REQUIRED ACTION →
For each record below, retype the text exactly and omit any image.

DATA RECORDS →
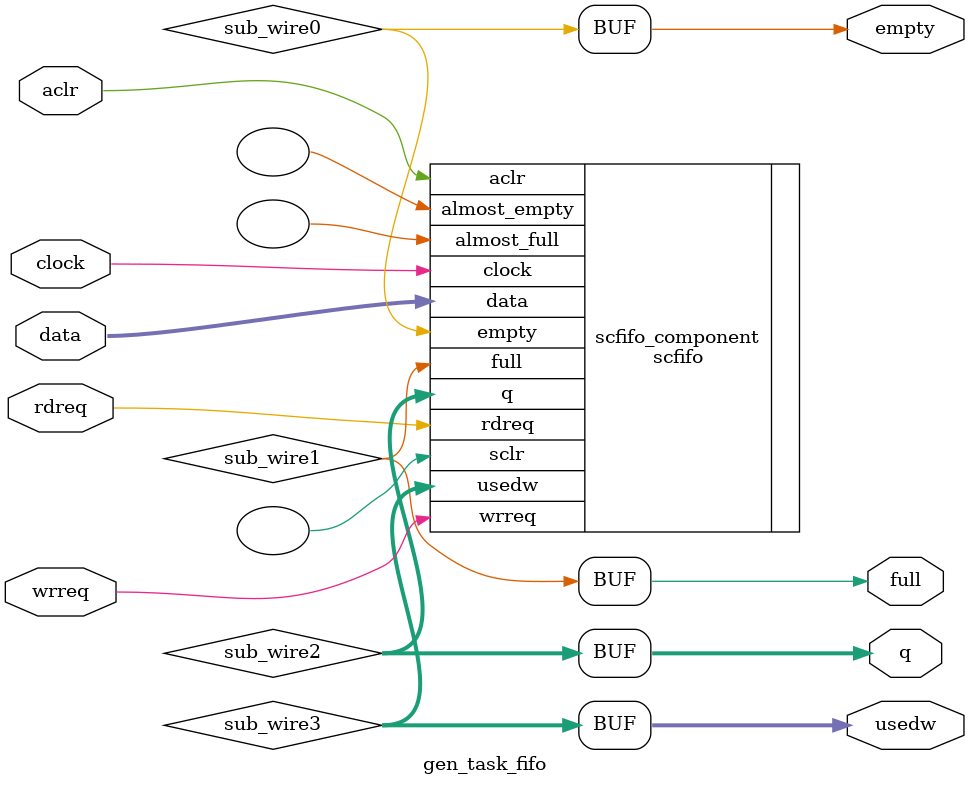
<source format=v>
module gen_task_fifo  #(
  parameter DWIDTH = 32,
  parameter AWIDTH = 8
)(
	aclr,
	clock,
	data,
	rdreq,
	wrreq,
	empty,
	full,
	q,
	usedw);
	input	  aclr;
	input	  clock;
	input	[DWIDTH-1:0]  data;
	input	  rdreq;
	input	  wrreq;
	output	  empty;
	output	  full;
	output	[DWIDTH-1:0]  q;
	output	[AWIDTH-1:0]  usedw;
	wire  sub_wire0;
	wire  sub_wire1;
	wire [DWIDTH-1:0] sub_wire2;
	wire [AWIDTH-1:0] sub_wire3;
	wire  empty = sub_wire0;
	wire  full = sub_wire1;
	wire [DWIDTH-1:0] q = sub_wire2[DWIDTH-1:0];
	wire [AWIDTH-1:0] usedw = sub_wire3[AWIDTH-1:0];
	scfifo	scfifo_component (
				.aclr (aclr),
				.clock (clock),
				.data (data),
				.rdreq (rdreq),
				.wrreq (wrreq),
				.empty (sub_wire0),
				.full (sub_wire1),
				.q (sub_wire2),
				.usedw (sub_wire3),
				.almost_empty (),
				.almost_full (),
				.sclr ());
	defparam
		scfifo_component.add_ram_output_register = "ON",
		scfifo_component.intended_device_family = "Cyclone IV GX",
		scfifo_component.lpm_numwords = 2**AWIDTH,
		scfifo_component.lpm_showahead = "ON",
		scfifo_component.lpm_type = "scfifo",
		scfifo_component.lpm_width = DWIDTH,
		scfifo_component.lpm_widthu = AWIDTH,
		scfifo_component.overflow_checking = "ON",
		scfifo_component.underflow_checking = "ON",
		scfifo_component.use_eab = "ON";
endmodule
</source>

OUTPUT FOR THIS TASK →
<source format=v>
module gen_task_fifo  #(
  parameter DWIDTH = 32,
  parameter AWIDTH = 8
)(
	aclr,
	clock,
	data,
	rdreq,
	wrreq,
	empty,
	full,
	q,
	usedw);
	input	  aclr;
	input	  clock;
	input	[DWIDTH-1:0]  data;
	input	  rdreq;
	input	  wrreq;
	output	  empty;
	output	  full;
	output	[DWIDTH-1:0]  q;
	output	[AWIDTH-1:0]  usedw;
	wire  sub_wire0;
	wire  sub_wire1;
	wire [DWIDTH-1:0] sub_wire2;
	wire [AWIDTH-1:0] sub_wire3;
	wire  empty = sub_wire0;
	wire  full = sub_wire1;
	wire [DWIDTH-1:0] q = sub_wire2[DWIDTH-1:0];
	wire [AWIDTH-1:0] usedw = sub_wire3[AWIDTH-1:0];
	scfifo	scfifo_component (
				.aclr (aclr),
				.clock (clock),
				.data (data),
				.rdreq (rdreq),
				.wrreq (wrreq),
				.empty (sub_wire0),
				.full (sub_wire1),
				.q (sub_wire2),
				.usedw (sub_wire3),
				.almost_empty (),
				.almost_full (),
				.sclr ());
	defparam
		scfifo_component.add_ram_output_register = "ON",
		scfifo_component.intended_device_family = "Cyclone IV GX",
		scfifo_component.lpm_numwords = 2**AWIDTH,
		scfifo_component.lpm_showahead = "ON",
		scfifo_component.lpm_type = "scfifo",
		scfifo_component.lpm_width = DWIDTH,
		scfifo_component.lpm_widthu = AWIDTH,
		scfifo_component.overflow_checking = "ON",
		scfifo_component.underflow_checking = "ON",
		scfifo_component.use_eab = "ON";
endmodule
</source>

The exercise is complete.